Note that in te cell below we use the same class as above, only with different values for the `order`-parameter.

In [None]:
arima_model = sm.tsa.ARIMA(seasonal_data, order=(2, 1, 1))
arima_results = arima_model.fit()
arima_results.summary()


In [None]:
fig,ax = plt.subplots(figsize=(12,6))
plot_model_results(ax, seasonal_data, models=[arma_results, arima_results], names=['ARMA', 'ARIMA'], colors=['red','green'])
plt.legend()
plt.show()

## The SARIMA model

To account for the seasonality of the data, we have another generalisation of the ARMA model, called SARIMA (we didn't make this up). SARIMO models are usually stated as $ARIMA(p,d,q)(P,D,Q)m$, where

- $m$ denotes the number of periods in a season
- $P,D,Q$ parametrize the autoregressive, integration, and moving average component of the *sesonal part*
- $p,d,q$ are the parameters of the ARIMA-part, that we discussed above.

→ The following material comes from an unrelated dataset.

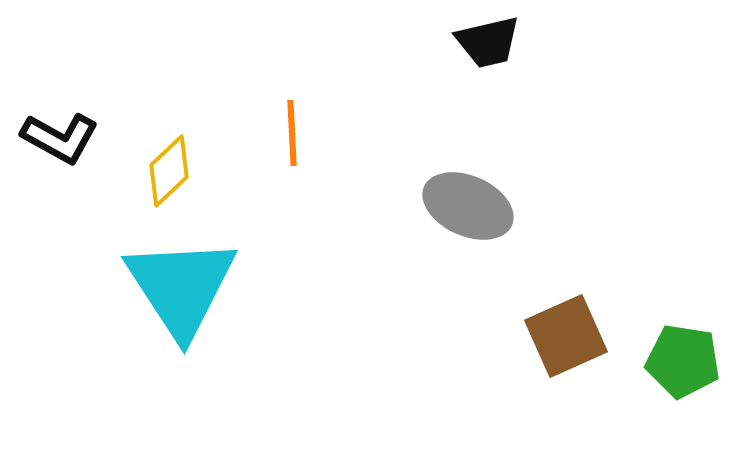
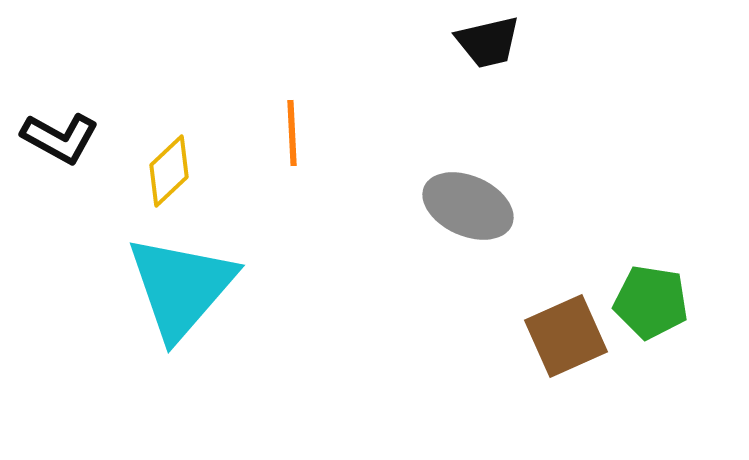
cyan triangle: rotated 14 degrees clockwise
green pentagon: moved 32 px left, 59 px up
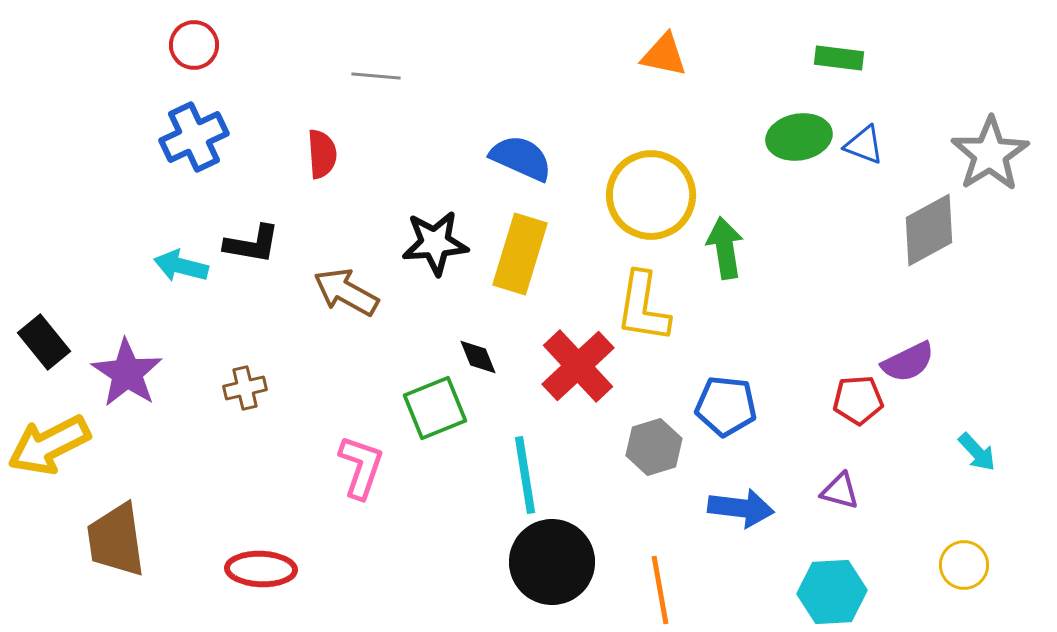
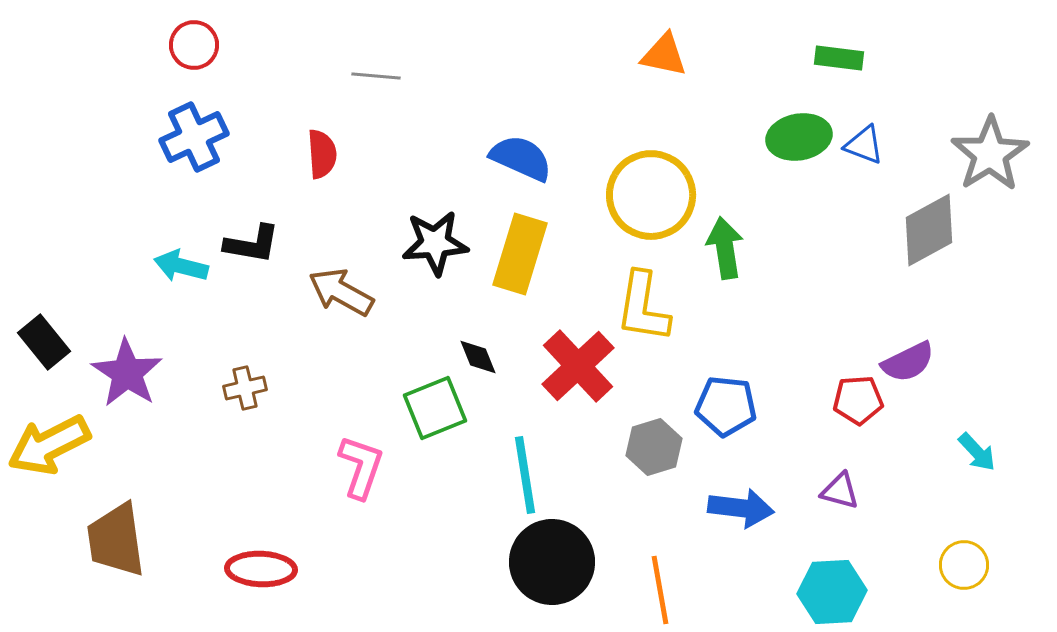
brown arrow at (346, 292): moved 5 px left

For SARIMA, we have another class that we can use, [`SARIMAX`](https://www.statsmodels.org/stable/generated/statsmodels.tsa.statespace.sarimax.SARIMAX.html#statsmodels.tsa.statespace.sarimax.SARIMAX).

In [None]:
sarima_model = sm.tsa.SARIMAX(seasonal_data, order=(2, 1, 1), seasonal_order=(1, 1, 1, 20))
sarima_results = sarima_model.fit()
sarima_results.summary()

In [None]:
fig,ax = plt.subplots(figsize=(12,6))
plot_model_results(ax, seasonal_data, 
                   models=[arma_results, arima_results, sarima_results],
                   names=['ARMA', 'ARIMA', 'SARIMA'],
                   colors=['red', 'green', 'cyan'])
plt.legend()
plt.show()

## Statistical interpretation

From the plot above, you can conclude that for this seasonal data, SARIMA is by far the better predictor. Let's compare the three models numerically.

In [None]:
model_comparison = pd.DataFrame({
    "ARMA": [arma_results.aic, arma_results.bic, arma_results.params[-1], arma_results.pvalues.max()],
    "ARIMA": [arima_results.aic, arima_results.bic, arima_results.params[-1], arima_results.pvalues.max()],
    "SARIMA": [sarima_results.aic, sarima_results.bic, sarima_results.params[-1], sarima_results.pvalues.max()]
}, index=["AIC", "BIC", r"$\sigma^2$", "Max p-value"])

# Display the table
model_comparison

The relatively Low AIC and BIC suggest that the SARIMA-model fits well. Since its AIC and BIC values are the lowest, this model explains the data better than the others. A lower AIC/BIC usually means a better balance between fit and complexity. However, the high $\sigma^2$ (3.3) suggests more residual variability. Finally, the high max p-value (0.99) is a red flag: it shows that at least on coefficient is statistically not significant. We can see this already in the summary above, actually: all the coefficients are way higher than 0.05.

As an exercise, let's continue working on this last model, removing coefficients to see its AIC/BIC values improve (get lower). The coefficient with the highest p-value is `ma.S.L20`. Let's decrease this value:

In [None]:
sarima2_model = sm.tsa.SARIMAX(seasonal_data, order=(2, 1, 1), seasonal_order=(1, 1, 0, 20))
sarima2_results = sarima_model.fit()
sarima2_results.summary()

As you see, this has no direct effect on the model. More research is necessary to see if we can improve on it; but that's left as an exercise to the reader 😎.